CGM (Continuous Glucose Monitor)
See your glucose minute-by-minute for 14 days, not just at a finger-prick
Definition
A CGM (Continuous Glucose Monitor) is a small subcutaneous sensor (FreeStyle Libre, Dexcom G7, Linx) that measures interstitial glucose every 1-5 minutes for 10-14 days, transmitting real-time data to the smartphone. Although originally designed for diabetics, its use in non-diabetic people has become one of the most powerful longevity biomarkers: it reveals the real impact of each meal, exercise, sleep, and stress on blood glucose, identifying unsuspected spikes that accelerate glycation and insulin resistance.
Detailed explanation
Key metrics to monitor on a CGM for longevity optimisation:
Fasting glucose: optimal target 70-85 mg/dL (not just <100). Daily mean glucose: target <100 mg/dL in healthy people. Time in range (70-140 mg/dL): >95% in non-diabetics.
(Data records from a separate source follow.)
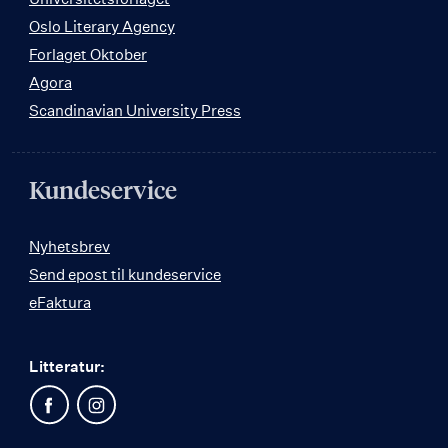
Oslo Literary Agency
Forlaget Oktober
Agora
Scandinavian University Press
Kundeservice
Nyhetsbrev
Send epost til kundeservice
eFaktura
Litteratur: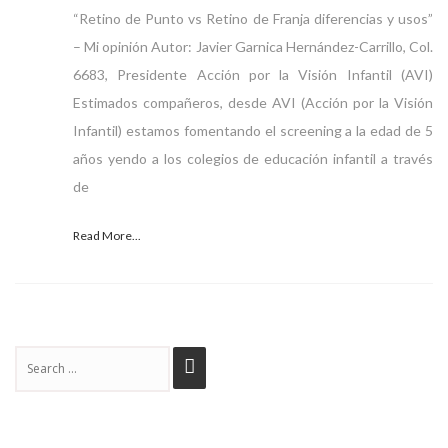
“Retino de Punto vs Retino de Franja diferencias y usos”
– Mi opinión Autor: Javier Garnica Hernández-Carrillo, Col.
6683, Presidente Acción por la Visión Infantil (AVI)
Estimados compañeros, desde AVI (Acción por la Visión
Infantil) estamos fomentando el screening a la edad de 5
años yendo a los colegios de educación infantil a través
de
Read More...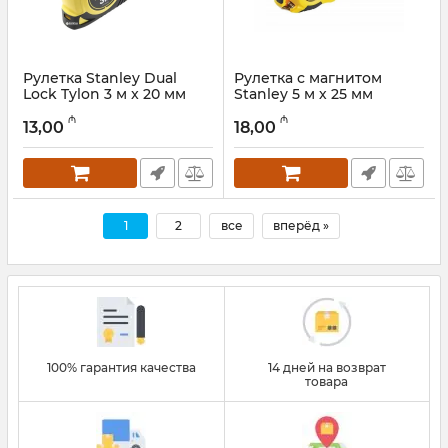
Рулетка Stanley Dual
Рулетка с магнитом
Lock Tylon 3 м x 20 мм
Stanley 5 м х 25 мм
(STHT36802-0)
(STHT0-36117)
₼
₼
13,00
18,00
Артикул:
017021104
Артикул:
017021103
1
2
все
вперёд »
100% гарантия качества
14 дней на возврат
товара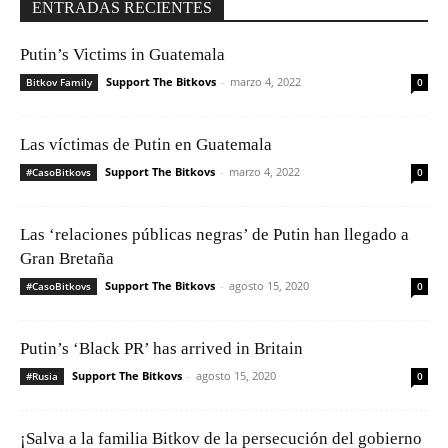
ENTRADAS RECIENTES
Putin’s Victims in Guatemala
Support The Bitkovs
-
marzo 4, 2022
Bitkov Family
0
Las víctimas de Putin en Guatemala
Support The Bitkovs
-
marzo 4, 2022
#CasoBitkovs
0
Las ‘relaciones públicas negras’ de Putin han llegado a
Gran Bretaña
Support The Bitkovs
-
agosto 15, 2020
#CasoBitkovs
0
Putin’s ‘Black PR’ has arrived in Britain
Support The Bitkovs
-
agosto 15, 2020
#Rusia
0
¡Salva a la familia Bitkov de la persecución del gobierno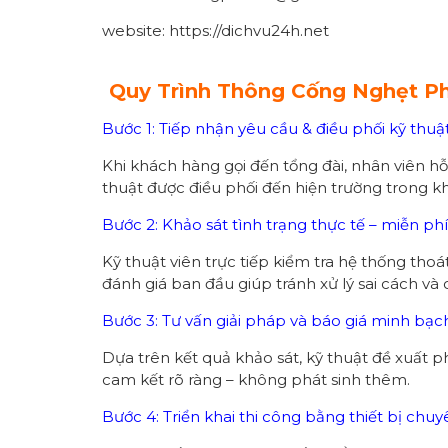
website: https://dichvu24h.net
Quy Trình Thông Cống Nghẹt 
Bước 1: Tiếp nhận yêu cầu & điều phối kỹ thu
Khi khách hàng gọi đến tổng đài, nhân viên hỗ 
thuật được điều phối đến hiện trường trong k
Bước 2: Khảo sát tình trạng thực tế – miễn phí
Kỹ thuật viên trực tiếp kiểm tra hệ thống tho
đánh giá ban đầu giúp tránh xử lý sai cách v
Bước 3: Tư vấn giải pháp và báo giá minh bạc
Dựa trên kết quả khảo sát, kỹ thuật đề xuất ph
cam kết rõ ràng – không phát sinh thêm.
Bước 4: Triển khai thi công bằng thiết bị chu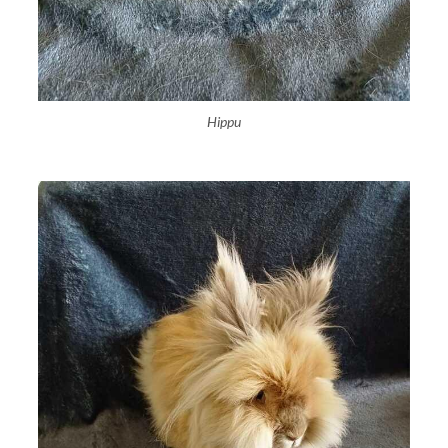
Hippu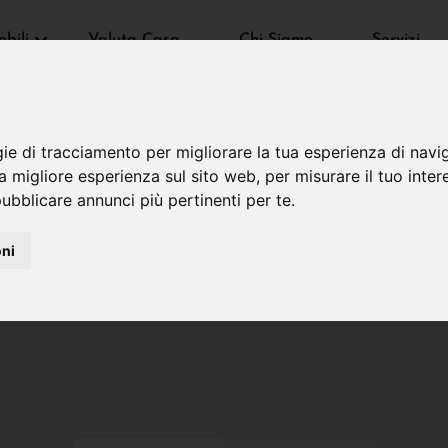
bili
Valuta Casa
Chi Siamo
Servizi
gie di tracciamento per migliorare la tua esperienza di navi
na migliore esperienza sul sito web
,
per misurare il tuo inter
ubblicare annunci più pertinenti per te
.
oni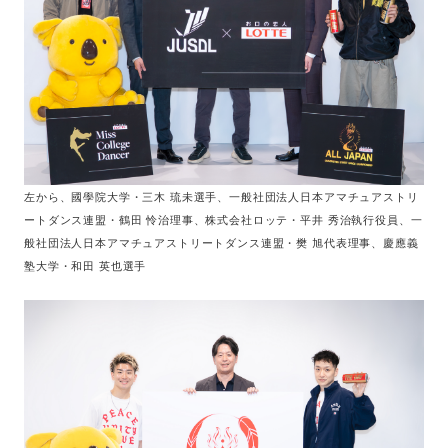
左から、國學院大学・三木 琉未選手、一般社団法人日本アマチュアストリ
ートダンス連盟・鶴田 怜治理事、株式会社ロッテ・平井 秀治執行役員、一
般社団法人日本アマチュアストリートダンス連盟・樊 旭代表理事、慶應義
塾大学・和田 英也選手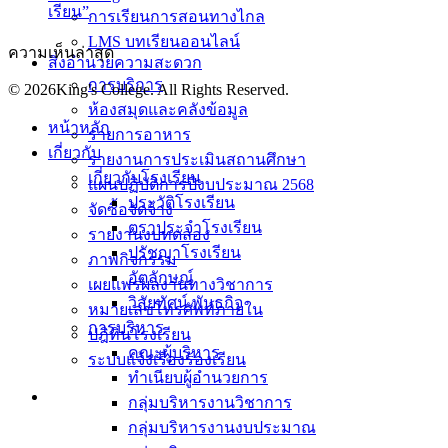
เรียน”
การเรียนการสอนทางไกล
LMS บทเรียนออนไลน์
ความเห็นล่าสุด
สิ่งอำนวยความสะดวก
การบริการ
© 2026King's College. All Rights Reserved.
ห้องสมุดและคลังข้อมูล
หน้าหลัก
รายการอาหาร
เกี่ยวกับ
รายงานการประเมินสถานศึกษา
เกี่ยวกับโรงเรียน
แผนปฏิบัติการปีงบประมาณ 2568
ประวัติโรงเรียน
จัดซื้อจัดจ้าง
ตราประจำโรงเรียน
รายงานงบทดลอง
ปรัชญาโรงเรียน
ภาพกิจกรรม
อัตลักษณ์
เผยแพร่ผลงานทางวิชาการ
วิสัยทัศน์ พันธกิจ
หมายเลขโทรศัพท์ภายใน
การบริหาร
ปฎิทินโรงเรียน
คณะผู้บริหาร
ระบบแจ้งเรื่องร้องเรียน
ทำเนียบผู้อำนวยการ
กลุ่มบริหารงานวิชาการ
กลุ่มบริหารงานงบประมาณ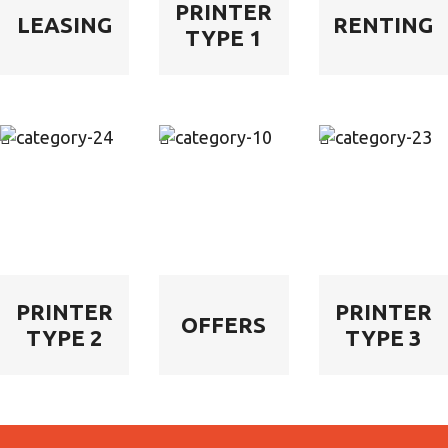
PRINTER
LEASING
RENTING
TYPE 1
PRINTER
PRINTER
OFFERS
TYPE 2
TYPE 3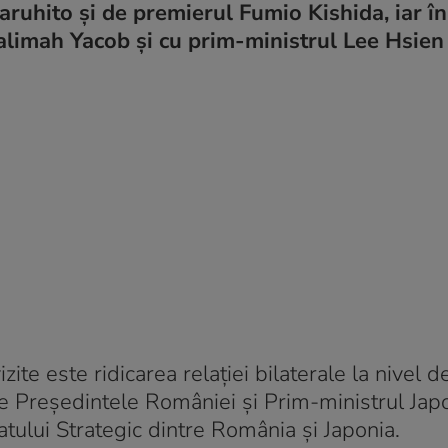
aruhito și de premierul Fumio Kishida, iar în
alimah Yacob și cu prim-ministrul Lee Hsien
zite este ridicarea relației bilaterale la nivel d
re Președintele României și Prim-ministrul Japo
atului Strategic dintre România și Japonia.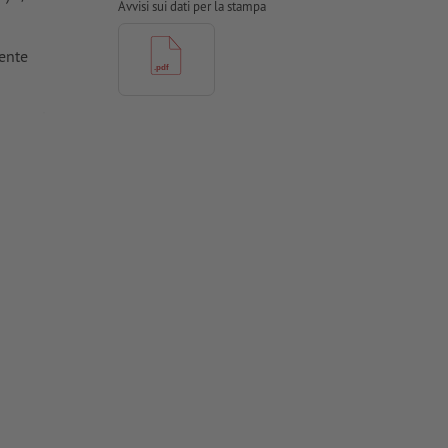
Avvisi sui dati per la stampa
ente
zzontale o
aratteri della
icale od
ioni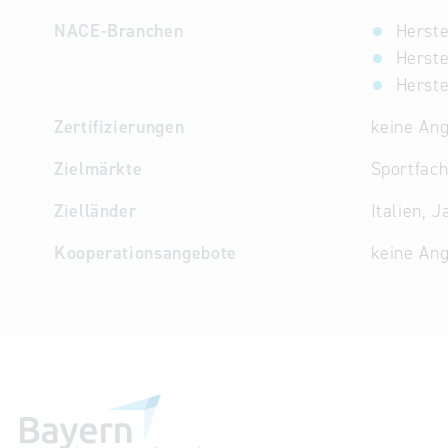
NACE-Branchen
Herste
Herste
Herste
Zertifizierungen
keine An
Zielmärkte
Sportfach
Zielländer
Italien, 
Kooperationsangebote
keine An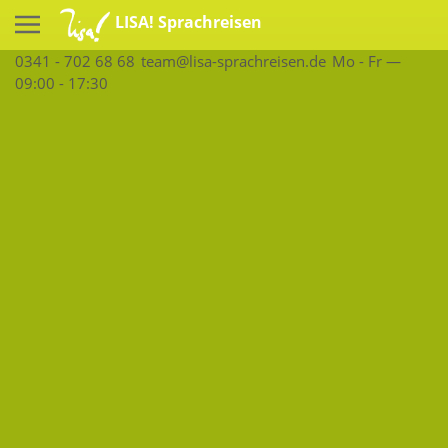
LISA! Sprachreisen
0341 - 702 68 68
team@lisa-sprachreisen.de
Mo - Fr —
09:00 - 17:30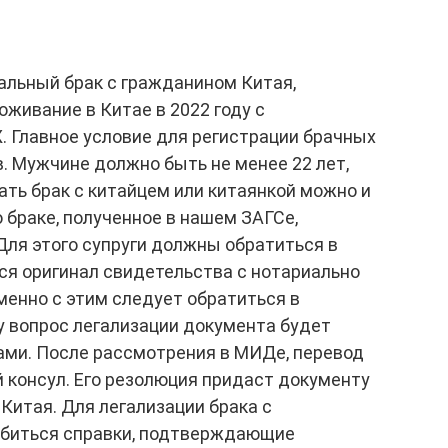
альный брак с гражданином Китая,
оживание в Китае в 2022 году с
Главное условие для регистрации брачных
в. Мужчине должно быть не менее 22 лет,
ать брак с китайцем или китаянкой можно и
 браке, полученное в нашем ЗАГСе,
Для этого супруги должны обратиться в
ся оригинал свидетельства с нотариально
енно с этим следует обратиться в
у вопрос легализации документа будет
ми. После рассмотрения в МИДе, перевод
 консул. Его резолюция придаст документу
Китая. Для легализации брака с
обиться справки, подтверждающие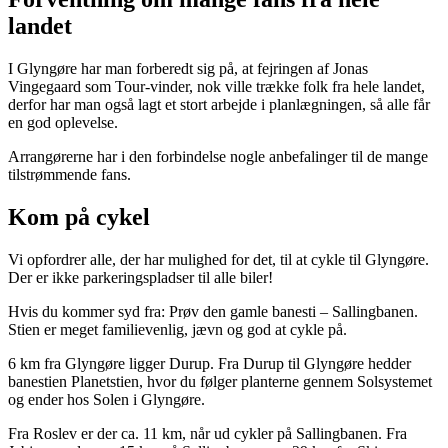
landet
I Glyngøre har man forberedt sig på, at fejringen af Jonas
Vingegaard som Tour-vinder, nok ville trække folk fra hele landet,
derfor har man også lagt et stort arbejde i planlægningen, så alle får
en god oplevelse.
Arrangørerne har i den forbindelse nogle anbefalinger til de mange
tilstrømmende fans.
Kom på cykel
Vi opfordrer alle, der har mulighed for det, til at cykle til Glyngøre.
Der er ikke parkeringspladser til alle biler!
Hvis du kommer syd fra: Prøv den gamle banesti – Sallingbanen.
Stien er meget familievenlig, jævn og god at cykle på.
6 km fra Glyngøre ligger Durup. Fra Durup til Glyngøre hedder
banestien Planetstien, hvor du følger planterne gennem Solsystemet
og ender hos Solen i Glyngøre.
Fra Roslev er der ca. 11 km, når ud cykler på Sallingbanen. Fra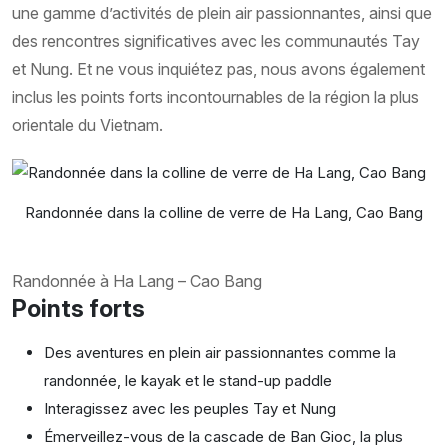
une gamme d’activités de plein air passionnantes, ainsi que
des rencontres significatives avec les communautés Tay
et Nung. Et ne vous inquiétez pas, nous avons également
inclus les points forts incontournables de la région la plus
orientale du Vietnam.
Randonnée dans la colline de verre de Ha Lang, Cao Bang
Randonnée à Ha Lang – Cao Bang
Points forts
Des aventures en plein air passionnantes comme la
randonnée, le kayak et le stand-up paddle
Interagissez avec les peuples Tay et Nung
Émerveillez-vous de la cascade de Ban Gioc, la plus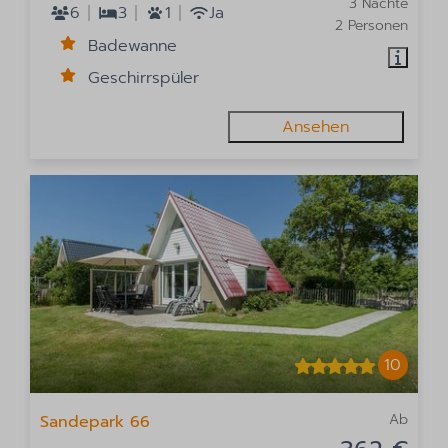
3 Nächte
6
3
1
Ja
2 Personen
Badewanne
Geschirrspüler
Ansehen
10
Ab
Sandepark 66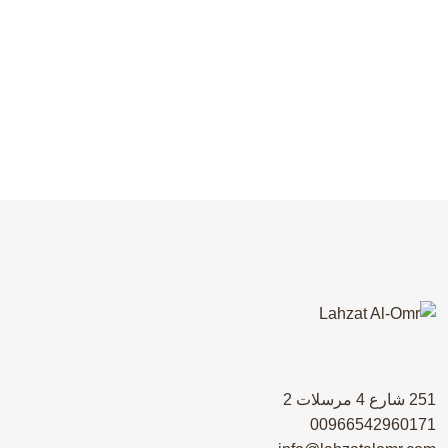
251 شارع 4 مرسلات 2
00966542960171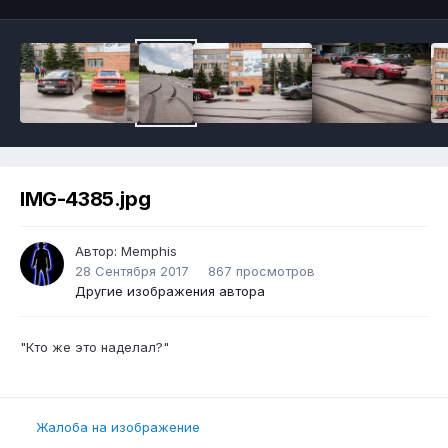
IMG-4385.jpg
Автор:
Memphis
28 Сентября 2017
867 просмотров
Другие изображения автора
"Кто же это наделал?"
Жалоба на изображение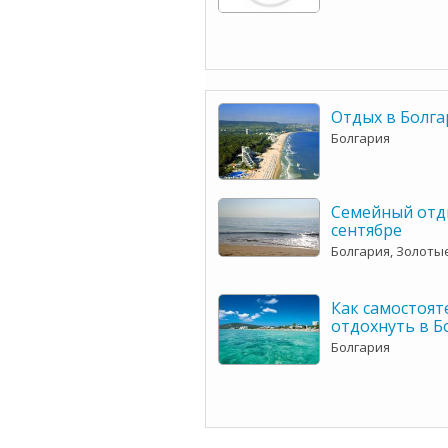
Отдых в Болга
Болгария
Семейный отды
сентябре
Болгария, Золоты
Как самостоят
отдохнуть в Б
Болгария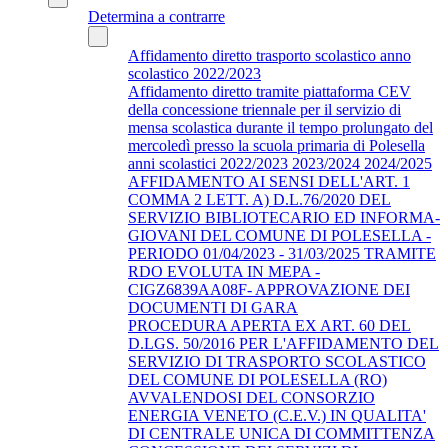
Determina a contrarre
Affidamento diretto trasporto scolastico anno
scolastico 2022/2023
Affidamento diretto tramite piattaforma CEV
della concessione triennale per il servizio di
mensa scolastica durante il tempo prolungato del
mercoledì presso la scuola primaria di Polesella
anni scolastici 2022/2023 2023/2024 2024/2025
AFFIDAMENTO AI SENSI DELL'ART. 1
COMMA 2 LETT. A) D.L.76/2020 DEL
SERVIZIO BIBLIOTECARIO ED INFORMA-
GIOVANI DEL COMUNE DI POLESELLA -
PERIODO 01/04/2023 - 31/03/2025 TRAMITE
RDO EVOLUTA IN MEPA -
CIGZ6839AA08F- APPROVAZIONE DEI
DOCUMENTI DI GARA
PROCEDURA APERTA EX ART. 60 DEL
D.LGS. 50/2016 PER L'AFFIDAMENTO DEL
SERVIZIO DI TRASPORTO SCOLASTICO
DEL COMUNE DI POLESELLA (RO)
AVVALENDOSI DEL CONSORZIO
ENERGIA VENETO (C.E.V.) IN QUALITA'
DI CENTRALE UNICA DI COMMITTENZA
Glycaemic variability (coefficient of variation): <15% is optimal. Postprandial peak: ideally <140 mg/dL at 60-90 min after eating. Postprandial AUC: quantifies the total response.
The CGM reveals individual facts: two people can respond oppositely to the same food — one tolerates pasta well while another spikes to 180 mg/dL. This personal variability is the basis of the Weizmann Institute's 'Personalized Nutrition Project' (Segal & Elinav, 2015), which showed that the personalised response algorithm predicts postprandial glycaemia much better than universal glycaemic indices.
In Spain CGM use in non-diabetics is growing with brands like Levels, Veri, and January AI. A 14-day sensor costs €50-80. For longevity protocols, at least 1 month per year of monitoring is recommended.